Gardaí have reminded the general public that travel restrictions DO NOT APPLY in the case of domestic violence or to escape a risk of harm, whether to the person or to another person.
Anyone who has been the victim of an incident of sexual or domestic crime irrespective of whether they may have been in breach of any public health regulations - for instance by attending a house party - has been urged to report all such incidents to Gardaí.
Deputy Commissioner, Policing and Security, John Twomey said: "The vast majority of people are doing the right things. They are staying home. Making only essential journeys. Limiting their contacts. We know it is hard. We know it has meant huge sacrifices. We thank them for this and ask people to continue to do the right things.

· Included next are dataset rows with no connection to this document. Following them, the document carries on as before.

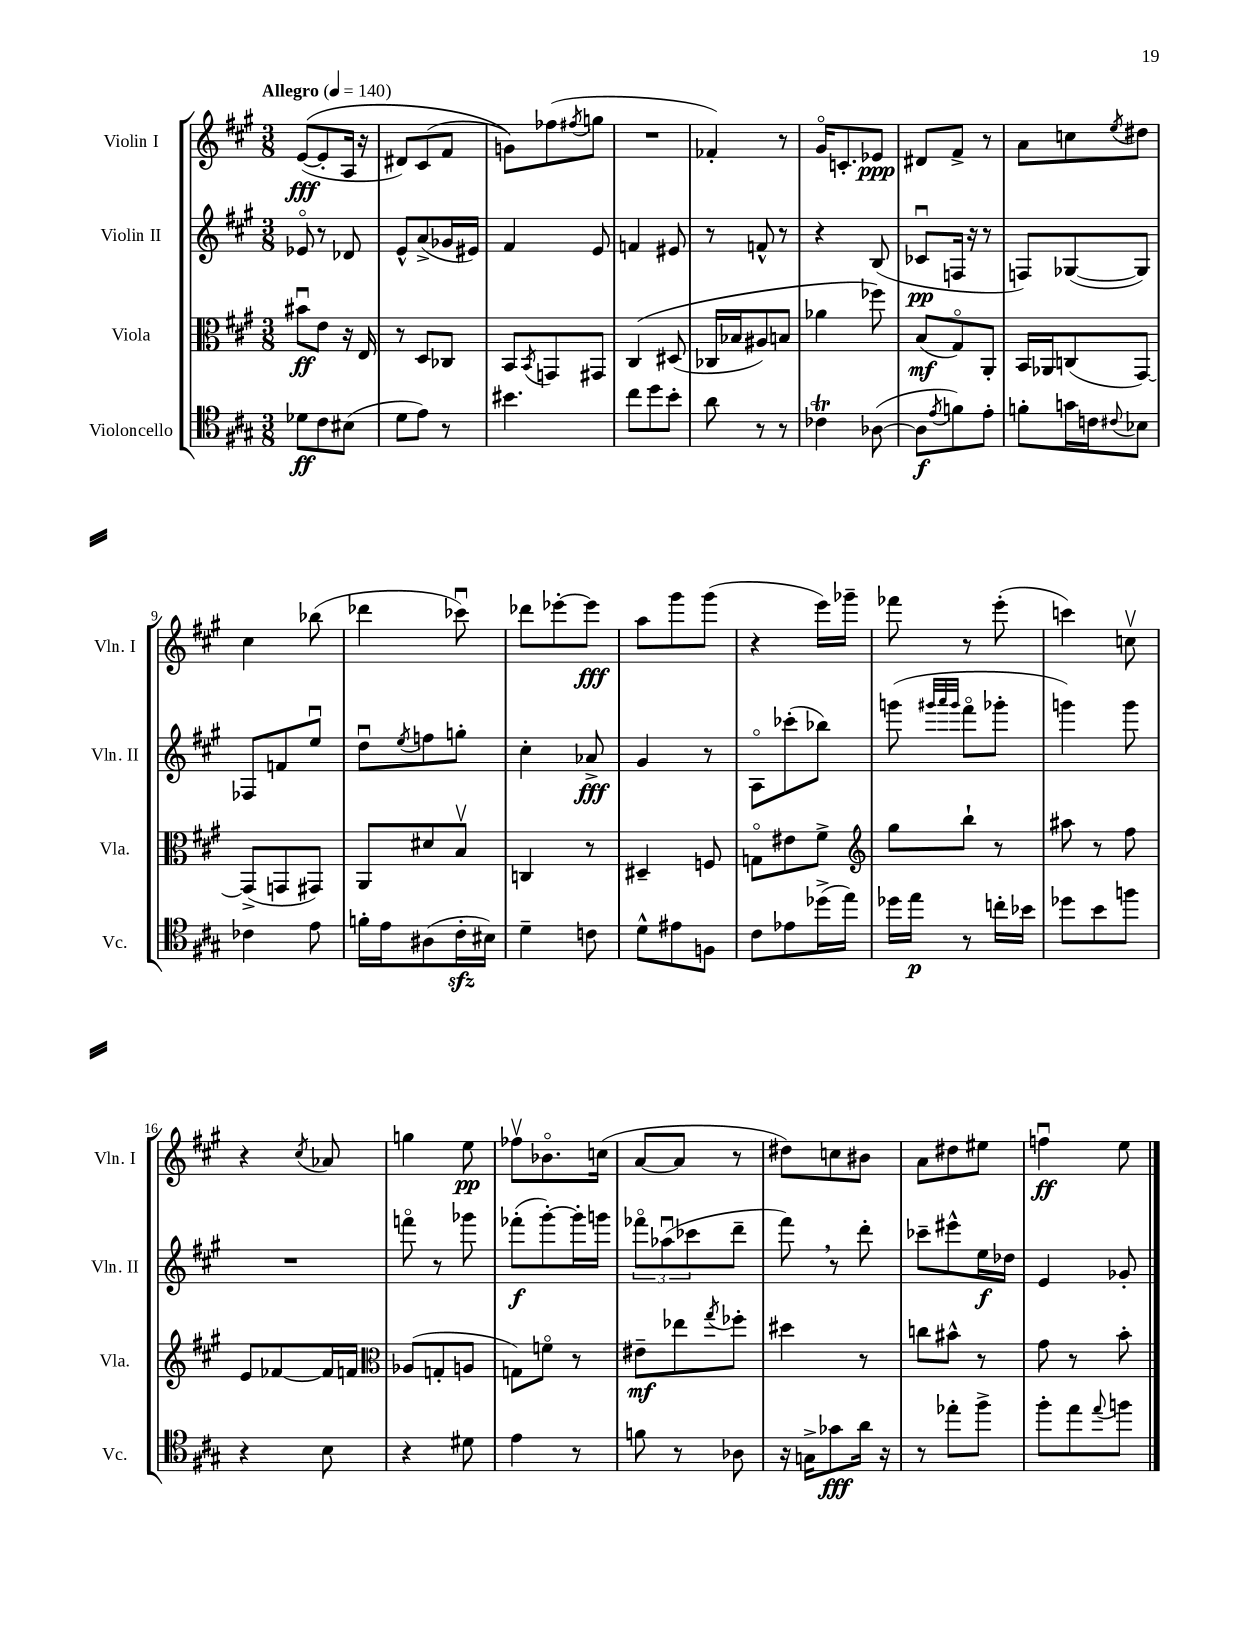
<<
\new StaffGroup <<
\new Staff = "s0" \with { instrumentName = "Violin I" shortInstrumentName = "Vln. I" } {
    \clef treble \key a \major \numericTimeSignature \time 3/8 \tempo "Allegro" 4 = 140
    e'8~\fff(\( e'8-. a16 r16 |
    dis'8) cis'8( fis'8 |
    g'8)\) fes''8( \acciaccatura { fis''8 } g''8 |
    R4. |
    fes'4-.) r8 |
    gis'16\flageolet c'8.-. ees'8\ppp |
    dis'8 fis'8-> r8 |
    a'8 c''8 \acciaccatura { e''8 } dis''8 |
    cis''4 bes''8( |
    des'''4 ces'''8\downbow) |
    des'''8 ees'''8~-. ees'''8\fff |
    a''8 gis'''8 gis'''8( |
    r4 e'''16) ges'''16-- |
    fes'''8 r8 e'''8-.( |
    c'''4) c''8\upbow |
    r4 \acciaccatura { cis''8 } aes'8 |
    g''4 e''8\pp |
    fes''8\upbow bes'8.\flageolet c''16( |
    a'8~ a'8 r8 |
    dis''8) c''8 bis'8 |
    a'8 dis''8 eis''8 |
    f''4\downbow\ff e''8 \bar "|." |
}
\new Staff = "s1" \with { instrumentName = "Violin II" shortInstrumentName = "Vln. II" } {
    \clef treble \key a \major \numericTimeSignature \time 3/8
    ees'8\flageolet r8 des'8 |
    e'8-^ a'8->( ges'16 eis'16) |
    fis'4 e'8 |
    f'4 eis'8 |
    r8 f'8-^ r8 |
    r4 b8( |
    ces'8\downbow\pp f16 r16 r8 |
    f8) ges8~( ges8) |
    fes8 f'8 e''8\downbow |
    d''8\downbow \acciaccatura { e''8 } f''8 g''8-. |
    cis''4-. aes'8->\fff |
    gis'4 r8 |
    a8\flageolet ces'''8-.( bes''8) |
    g'''8( \grace { gis'''32 a'''32 gis'''32 } fis'''8\flageolet ges'''8-. |
    g'''4) g'''8 |
    R4. |
    f'''8\flageolet r8 ges'''8 |
    fes'''8-.\f( gis'''8~-.) gis'''16-. g'''16 |
    \tuplet 3/2 { fes'''8\flageolet aes''8\downbow( ces'''8 } d'''8-- |
    fis'''8) \breathe r8 d'''8-. |
    ces'''8-- eis'''8-^ e''16\f des''16 |
    e'4 ges'8-. \bar "|." |
}
\new Staff = "s2" \with { instrumentName = "Viola" shortInstrumentName = "Vla." } {
    \clef alto \key a \major \numericTimeSignature \time 3/8
    bis'8\downbow\ff e'8 r16 e16 |
    r8 d8 ces8 |
    b,8 \acciaccatura { b,8 } g,8 gis,8 |
    cis4\( dis8( |
    ces16 bes16 ais8) b8 |
    aes'4 fes''8\) |
    b8\mf( gis8\flageolet) a,8-. |
    b,16 aes,16 c8( gis,8~) |
    gis,8->( g,8 gis,8) |
    a,8 dis'8 b8\upbow |
    c4 r8 |
    dis4-- f8 |
    g8\flageolet eis'8 fis'8-> |
    \clef treble gis''8 b''8-! r8 |
    ais''8 r8 fis''8 |
    e'8 fes'8~ fes'16 f'16 |
    \clef alto aes8( g8-. a8 |
    g8) f'8\flageolet r8 |
    eis'8--\mf ees''8 \acciaccatura { gis''8 } fes''8-. |
    dis''4 r8 |
    c''8 bis'8-^ r8 |
    gis'8 r8 b'8-. \bar "|." |
}
\new Staff = "s3" \with { instrumentName = "Violoncello" shortInstrumentName = "Vc." } {
    \clef tenor \key a \major \numericTimeSignature \time 3/8
    des'8\ff cis'8 bis8( |
    d'8 e'8) r8 |
    bis'4. |
    cis''8 d''8 b'8-. |
    a'8 r8 r8 |
    ces'4\trill aes8~( |
    aes8\f \acciaccatura { e'8 } f'8) e'8-. |
    f'8-. g'16 c'16 \appoggiatura { cis'8 } bes8 |
    ces'4 e'8 |
    f'16-. e'16 ais8( cis'16-.\sfz bis16) |
    d'4-- c'8 |
    d'8-^ eis'8 f8 |
    cis'8 ees'8 des''16->( e''16) |
    des''16 e''16\p r8 c''16-. bes'16 |
    des''8 b'8 f''8 |
    r4 b8 |
    r4 dis'8 |
    e'4 r8 |
    f'8 r8 aes8 |
    r16 g16-> ges'8\fff a'16 r16 |
    r8 ees''8-. fis''8-> |
    fis''8-. e''8 \appoggiatura { e''8 } f''8 \bar "|." |
}
>>
>>
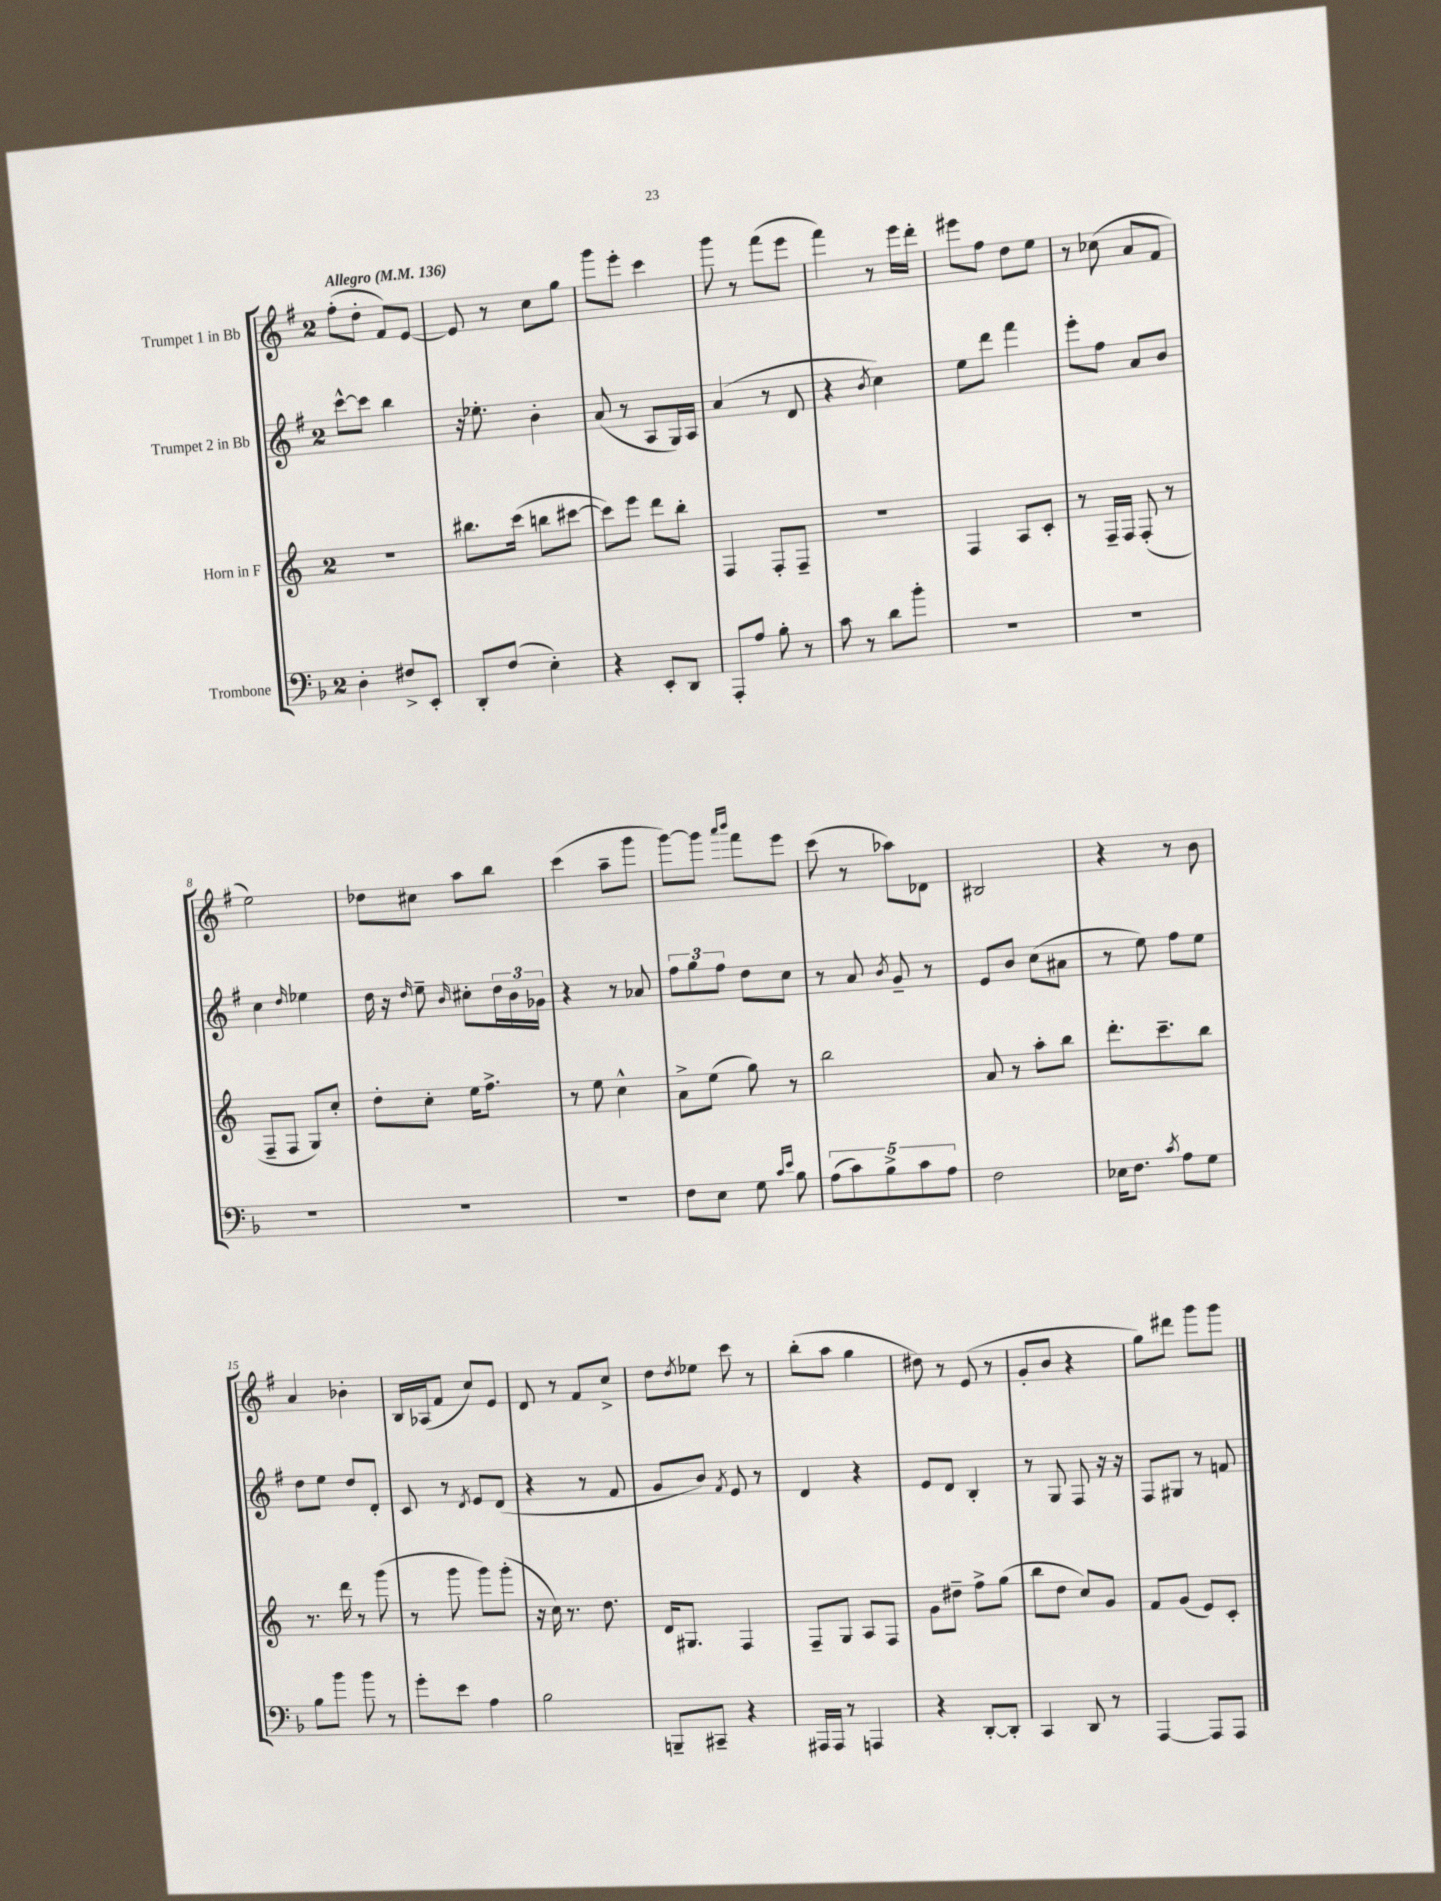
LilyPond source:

<<
\new StaffGroup <<
\new Staff = "s0" \with { instrumentName = "Trumpet 1 in Bb" } {
    \clef treble \key g \major \once \override Staff.TimeSignature.style = #'single-digit \time 2/4 \tempo "Allegro" 4 = 136
    fis''8-.( d''8-. fis'8) e'8~ |
    e'8 r8 c''8 g''8 |
    g'''8 e'''8-. c'''4 |
    g'''8 r8 fis'''8( e'''8 |
    fis'''4) r8 e'''16 d'''16-. |
    eis'''8 fis''8 d''8 e''8 |
    r8 ces''8( a'8 fis'8 |
    e''2) |
    des''8 cis''8 a''8 b''8 |
    c'''4( a''8-- g'''8 |
    g'''8~) g'''8 \grace { a'''16 b'''16 } fis'''8 e'''8 |
    c'''8( r8 aes''8) des'8 |
    bis2 |
    r4 r8 b'8 |
    a'4 bes'4-. |
    b16 aes16( fis'8 c''8) e'8 |
    d'8 r8 fis'8 c''8-> |
    d''8 \acciaccatura { d''8 } ees''8 c'''8 r8 |
    b''8-.( a''8 g''4 |
    dis''8) r8 e'8( r8 |
    g'8-. b'8 r4 |
    g''8) dis'''8 g'''8 g'''8 \bar "|." |
}
\new Staff = "s1" \with { instrumentName = "Trumpet 2 in Bb" } {
    \clef treble \key g \major \once \override Staff.TimeSignature.style = #'single-digit \time 2/4
    c'''8~-^ c'''8 b''4 |
    r16 ees''8.-. b'4-. |
    a'8( r8 a8 g16) a16 |
    a'4( r8 d'8 |
    r4 \acciaccatura { b'8 } c''4) |
    e''8 d'''8 fis'''4 |
    e'''8-. fis''8 a'8 b'8 |
    c''4 \grace { d''16 } ees''4 |
    d''16 r16 \grace { d''16 } e''8-- \grace { b'16 } cis''8-. \tuplet 3/2 { d''16 b'16 ges'16 } |
    r4 r8 aes'8 |
    \tuplet 3/2 { fis''8 g''8 fis''8 } d''8 c''8 |
    r8 a'8 \acciaccatura { b'8 } g'8-- r8 |
    e'8 b'8 c''8( ais'8 |
    r8 e''8) fis''8 e''8 |
    d''8 e''8 d''8 d'8-. |
    c'8 r8 \acciaccatura { d'8 } e'8 d'8( |
    r4 r8 fis'8 |
    g'8 b'8) \acciaccatura { fis'8 } e'8 r8 |
    d'4 r4 |
    e'8 d'8 b4-. |
    r8 g8 fis8 r16 r16 |
    fis8 gis8 r8 f'8 \bar "|." |
}
\new Staff = "s2" \with { instrumentName = "Horn in F" } {
    \clef treble \key c \major \once \override Staff.TimeSignature.style = #'single-digit \time 2/4
    R2 |
    bis''8. c'''16( b''8 cis'''8~ |
    cis'''8) e'''8 d'''8 b''8-. |
    f4 f8-. f8-- |
    R2 |
    f4 a8 c'8-. |
    r8 f16-- f16 f8-.( r8 |
    f8-- f8 g8) c''8-. |
    d''8-. c''8-. e''16 f''8.-> |
    r8 e''8 c''4-^ |
    a'8-> e''8( g''8) r8 |
    b''2 |
    a'8 r8 a''8-. b''8 |
    d'''8.-. c'''8.-- b''8 |
    r8. d'''16 r8 g'''8( |
    r8 g'''8 g'''8) g'''8-.( |
    r16 c''16) r8. d''8. |
    d'16 gis8. f4 |
    f8-- g8 a8 f8 |
    g'8 dis''8-- f''8-> g''8( |
    b''8 d''8 c''8) g'8 |
    f'8 g'8( e'8) c'8-. \bar "|." |
}
\new Staff = "s3" \with { instrumentName = "Trombone" } {
    \clef bass \key f \major \once \override Staff.TimeSignature.style = #'single-digit \time 2/4
    d4-. fis8-> e,8-. |
    d,8-. f8( e4-.) |
    r4 e,8-. d,8 |
    a,,8-. a8 bes8-. r8 |
    c'8 r8 d'8 bes'8-. |
    r2 |
    R2 |
    R2 |
    R2 |
    r2 |
    f8 e8 g8 \grace { c'16 e'16 } bes8 |
    \tuplet 5/4 { a8( c'8) bes8-> c'8 a8 } |
    f2 |
    ees16 f8. \acciaccatura { c'8 } a8 g8 |
    bes8 bes'8 bes'8 r8 |
    g'8-. e'8 a4 |
    bes2 |
    b,,8-- cis,8-- r4 |
    ais,,16 ais,,16 r8 a,,4 |
    r4 d,8~-. d,8-. |
    c,4 d,8 r8 |
    a,,4~ a,,8 a,,8 \bar "|." |
}
>>
>>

"Unfortunately, there are still people in this society who are prepared to put themselves, their families, their friends and their colleagues at risk of getting COVID-19. Everybody in this society has an individual and collective responsibility to play their part in reducing the spread of COVID-19. Everybody in this society has an individual and collective responsibility to play their part in saving lives and reducing serious illness. It is long past time for those who are not playing their part to do so,” added Deputy Commissioner Twomey.
An Garda Síochána is again advising the public of the need to plan their activities to take account that people are only allowed to exercise within 5km of their home. People are reminded that the 5km limit includes the distance travelled from their home to a location for exercise.
The public should also be aware that if a driver is found to be in breach of the non-essential travel regulations that not only can the driver be fined, but their adult passengers as well. This is also the case for adults in groups undertaking activities such as cycling or walking – every adult in such a group can be fined.
People issued with a Covid-19 related fine have 28 days to pay the fine. An Garda Síochána has a process in place with the Courts Service where anyone who fails to pay their fine within 28 days will receive a court date shortly after. Failure to pay the FPN (fixed payment notice) can result in conviction for a first offence in the District Court with a fine of €1,000 and/or imprisonment.
Six people will be before District Courts in March for non-payment of a Covid-19 fine. The people will appear before District Courts in Dublin (two), Cork, Meath, Waterford and Limerick.